PROBLEM TO SOLVE: Repeat the material exactly, leaving no line out.
[Opening DATA EXTRACT section]
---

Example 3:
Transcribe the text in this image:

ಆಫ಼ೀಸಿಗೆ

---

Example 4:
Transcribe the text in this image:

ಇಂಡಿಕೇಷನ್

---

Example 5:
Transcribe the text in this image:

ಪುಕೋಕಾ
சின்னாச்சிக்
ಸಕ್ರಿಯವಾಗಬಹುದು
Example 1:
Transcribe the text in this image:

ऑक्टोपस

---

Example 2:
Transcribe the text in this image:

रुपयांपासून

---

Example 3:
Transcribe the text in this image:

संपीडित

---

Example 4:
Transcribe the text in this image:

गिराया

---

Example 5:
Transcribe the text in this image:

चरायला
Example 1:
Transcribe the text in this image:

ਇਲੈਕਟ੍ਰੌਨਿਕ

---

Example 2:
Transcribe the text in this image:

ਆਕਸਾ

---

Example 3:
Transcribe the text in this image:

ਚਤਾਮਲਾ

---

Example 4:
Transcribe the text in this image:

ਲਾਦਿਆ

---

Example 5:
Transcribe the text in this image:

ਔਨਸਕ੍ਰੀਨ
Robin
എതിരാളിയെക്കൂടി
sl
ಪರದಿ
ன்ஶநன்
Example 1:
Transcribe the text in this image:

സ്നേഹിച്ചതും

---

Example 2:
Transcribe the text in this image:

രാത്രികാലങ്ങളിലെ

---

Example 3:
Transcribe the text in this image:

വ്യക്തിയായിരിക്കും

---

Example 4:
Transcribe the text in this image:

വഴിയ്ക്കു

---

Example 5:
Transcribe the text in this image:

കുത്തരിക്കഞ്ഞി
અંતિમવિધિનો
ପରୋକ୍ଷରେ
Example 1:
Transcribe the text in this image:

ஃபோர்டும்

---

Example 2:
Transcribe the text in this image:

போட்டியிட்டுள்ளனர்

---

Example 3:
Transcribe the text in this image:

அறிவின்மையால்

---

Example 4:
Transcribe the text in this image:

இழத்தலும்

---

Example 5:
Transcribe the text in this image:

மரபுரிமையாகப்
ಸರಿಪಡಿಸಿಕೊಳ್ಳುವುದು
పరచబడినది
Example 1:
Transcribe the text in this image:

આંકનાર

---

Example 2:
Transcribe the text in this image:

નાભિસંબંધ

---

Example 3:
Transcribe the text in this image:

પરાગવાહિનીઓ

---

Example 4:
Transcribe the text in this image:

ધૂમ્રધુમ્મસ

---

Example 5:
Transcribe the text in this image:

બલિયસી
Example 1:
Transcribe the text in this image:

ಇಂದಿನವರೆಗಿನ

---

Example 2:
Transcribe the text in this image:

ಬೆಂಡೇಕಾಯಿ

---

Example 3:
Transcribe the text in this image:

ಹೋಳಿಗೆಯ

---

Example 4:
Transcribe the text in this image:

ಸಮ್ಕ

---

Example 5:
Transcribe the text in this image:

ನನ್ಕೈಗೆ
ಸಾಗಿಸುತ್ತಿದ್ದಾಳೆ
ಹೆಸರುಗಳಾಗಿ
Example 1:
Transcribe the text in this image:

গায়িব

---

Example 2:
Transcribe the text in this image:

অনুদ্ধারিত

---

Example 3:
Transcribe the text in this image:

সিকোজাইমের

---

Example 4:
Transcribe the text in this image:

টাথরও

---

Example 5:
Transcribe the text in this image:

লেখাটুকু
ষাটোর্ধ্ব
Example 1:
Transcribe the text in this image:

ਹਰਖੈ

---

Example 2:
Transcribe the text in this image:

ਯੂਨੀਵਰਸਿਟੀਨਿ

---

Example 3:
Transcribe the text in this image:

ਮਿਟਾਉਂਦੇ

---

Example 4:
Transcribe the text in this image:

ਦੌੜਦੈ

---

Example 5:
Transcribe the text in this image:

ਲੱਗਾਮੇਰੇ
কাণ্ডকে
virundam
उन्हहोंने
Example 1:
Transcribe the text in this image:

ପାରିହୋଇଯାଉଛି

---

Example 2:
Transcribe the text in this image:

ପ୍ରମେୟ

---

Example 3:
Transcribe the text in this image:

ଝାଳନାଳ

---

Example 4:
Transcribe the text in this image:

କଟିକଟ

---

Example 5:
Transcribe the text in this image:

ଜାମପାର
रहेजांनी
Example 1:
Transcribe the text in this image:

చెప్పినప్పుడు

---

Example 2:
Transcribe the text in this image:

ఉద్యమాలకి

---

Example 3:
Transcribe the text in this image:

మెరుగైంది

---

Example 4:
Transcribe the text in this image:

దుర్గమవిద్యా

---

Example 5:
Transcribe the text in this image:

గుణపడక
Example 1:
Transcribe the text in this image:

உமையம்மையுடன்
[Closing DATA EXTRACT section]
SOLUTION FOR THIS TASK:
---

Example 3:
Transcribe the text in this image:

ಆಫ಼ೀಸಿಗೆ

---

Example 4:
Transcribe the text in this image:

ಇಂಡಿಕೇಷನ್

---

Example 5:
Transcribe the text in this image:

ಪುಕೋಕಾ
சின்னாச்சிக்
ಸಕ್ರಿಯವಾಗಬಹುದು
Example 1:
Transcribe the text in this image:

ऑक्टोपस

---

Example 2:
Transcribe the text in this image:

रुपयांपासून

---

Example 3:
Transcribe the text in this image:

संपीडित

---

Example 4:
Transcribe the text in this image:

गिराया

---

Example 5:
Transcribe the text in this image:

चरायला
Example 1:
Transcribe the text in this image:

ਇਲੈਕਟ੍ਰੌਨਿਕ

---

Example 2:
Transcribe the text in this image:

ਆਕਸਾ

---

Example 3:
Transcribe the text in this image:

ਚਤਾਮਲਾ

---

Example 4:
Transcribe the text in this image:

ਲਾਦਿਆ

---

Example 5:
Transcribe the text in this image:

ਔਨਸਕ੍ਰੀਨ
Robin
എതിരാളിയെക്കൂടി
sl
ಪರದಿ
ன்ஶநன்
Example 1:
Transcribe the text in this image:

സ്നേഹിച്ചതും

---

Example 2:
Transcribe the text in this image:

രാത്രികാലങ്ങളിലെ

---

Example 3:
Transcribe the text in this image:

വ്യക്തിയായിരിക്കും

---

Example 4:
Transcribe the text in this image:

വഴിയ്ക്കു

---

Example 5:
Transcribe the text in this image:

കുത്തരിക്കഞ്ഞി
અંતિમવિધિનો
ପରୋକ୍ଷରେ
Example 1:
Transcribe the text in this image:

ஃபோர்டும்

---

Example 2:
Transcribe the text in this image:

போட்டியிட்டுள்ளனர்

---

Example 3:
Transcribe the text in this image:

அறிவின்மையால்

---

Example 4:
Transcribe the text in this image:

இழத்தலும்

---

Example 5:
Transcribe the text in this image:

மரபுரிமையாகப்
ಸರಿಪಡಿಸಿಕೊಳ್ಳುವುದು
పరచబడినది
Example 1:
Transcribe the text in this image:

આંકનાર

---

Example 2:
Transcribe the text in this image:

નાભિસંબંધ

---

Example 3:
Transcribe the text in this image:

પરાગવાહિનીઓ

---

Example 4:
Transcribe the text in this image:

ધૂમ્રધુમ્મસ

---

Example 5:
Transcribe the text in this image:

બલિયસી
Example 1:
Transcribe the text in this image:

ಇಂದಿನವರೆಗಿನ

---

Example 2:
Transcribe the text in this image:

ಬೆಂಡೇಕಾಯಿ

---

Example 3:
Transcribe the text in this image:

ಹೋಳಿಗೆಯ

---

Example 4:
Transcribe the text in this image:

ಸಮ್ಕ

---

Example 5:
Transcribe the text in this image:

ನನ್ಕೈಗೆ
ಸಾಗಿಸುತ್ತಿದ್ದಾಳೆ
ಹೆಸರುಗಳಾಗಿ
Example 1:
Transcribe the text in this image:

গায়িব

---

Example 2:
Transcribe the text in this image:

অনুদ্ধারিত

---

Example 3:
Transcribe the text in this image:

সিকোজাইমের

---

Example 4:
Transcribe the text in this image:

টাথরও

---

Example 5:
Transcribe the text in this image:

লেখাটুকু
ষাটোর্ধ্ব
Example 1:
Transcribe the text in this image:

ਹਰਖੈ

---

Example 2:
Transcribe the text in this image:

ਯੂਨੀਵਰਸਿਟੀਨਿ

---

Example 3:
Transcribe the text in this image:

ਮਿਟਾਉਂਦੇ

---

Example 4:
Transcribe the text in this image:

ਦੌੜਦੈ

---

Example 5:
Transcribe the text in this image:

ਲੱਗਾਮੇਰੇ
কাণ্ডকে
virundam
उन्हहोंने
Example 1:
Transcribe the text in this image:

ପାରିହୋଇଯାଉଛି

---

Example 2:
Transcribe the text in this image:

ପ୍ରମେୟ

---

Example 3:
Transcribe the text in this image:

ଝାଳନାଳ

---

Example 4:
Transcribe the text in this image:

କଟିକଟ

---

Example 5:
Transcribe the text in this image:

ଜାମପାର
रहेजांनी
Example 1:
Transcribe the text in this image:

చెప్పినప్పుడు

---

Example 2:
Transcribe the text in this image:

ఉద్యమాలకి

---

Example 3:
Transcribe the text in this image:

మెరుగైంది

---

Example 4:
Transcribe the text in this image:

దుర్గమవిద్యా

---

Example 5:
Transcribe the text in this image:

గుణపడక
Example 1:
Transcribe the text in this image:

உமையம்மையுடன்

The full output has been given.